本文.
○ ○ ○ ○ ○ ○ ○

Ốc/オックはカタツムリと訳されますが、アレを食べるかと思うと思わずオックとなってしまうので、上品にエスカルゴと訳します。
幼児の握り拳くらいの巻貝で、身はアワビのようにコリコリしていて味も悪くありません。場合によっては苦かったり独特の匂いがあったりします。
Bún Ốcはそれのブンです、って言わなくても、
 
ワタシはこの歳になってもこれとBún Riêu/ブンズィェウ/カニ味噌トマトスープブンとの区別がイマイチ分かっていなくて、店に入る時にブンズィェウオックかと思って入ったらズィェウなしでした。早い話アワビのブンです。
 


店の名前はBún Ốc Bà Ngoại。Ngoaiばあさんのブンオック。
店に人の名前を付けたのを見るとニッポンだとそんな人ホントにいたのかと如何わしく感じますが、こっちでは普通にあります。中には玄関先に遺影としか思えない顔写真を掲げている店もあり拝んでから入ります。
看板の下に1954と書いてあるので素直に読めば1954年創業ってことだろうから第1次インドシナ戦争でフランスに勝って独立した年にできた店です。番地じゃないだろうし。
 
先月蓮の花を見た帰りにタイ湖の傍の道を歩いていて、店先の庭が静かでキモチよさそうだったので入りました。静かだったのはまだやってなかったからでスープができるまで30分くらい待たされました。

○ ○ ○ ○ ○ ○ ○

課題の指示.
[a] 本文によると、スープができるまでどのくらい待たされましたか。
[b] ブンオックの店について書かれた本文を、最後の文の後から書き進めてください。

提供された資料.
○ ○ ○ ○ ○ ○ ○

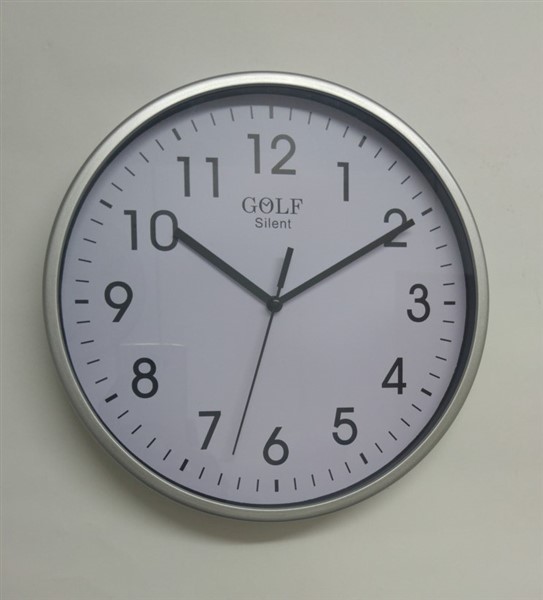
Image resolution: width=543 pixels, height=600 pixels. What are the coordinates of `rim of frame` in the screenshot? It's located at (351, 97).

○ ○ ○ ○ ○ ○ ○

答えの一覧.
[a] 30分くらい待たされました。

[b]
待ってる間にサイクリングのオバサングループが入ってきて顔洗ったり着替えしたり日焼け止め塗ったりで一気にうるさくなりました。もちろん着替えは奥の部屋でしていました。そういう近所のコミュニティーの場みたいな店なんでしょう。
 
メインの具は大きなオック、油揚げ、肉団子です。それらがイタリアンかと思わせるトマト味のスープに浮かび、葱が気前よく振り掛けられて、見た目にも完成度の高い一杯と言えましょう。お察しの通り若干スパイシーです。夏はこういうのがウマいっ。
麺もココロなしかプリプリ感が半端じゃない、とまで言ったら老舗の雰囲気に呑まれたとしか。食べ物の味は雰囲気が半分ですから。
 
サイクリングのオバサン達は和やかに、アヒルが歌うように食べていました。ワタシは朝っぱらからビールを2杯も飲んですっかりいいキモチになって、帰りのGrab上の人となりました。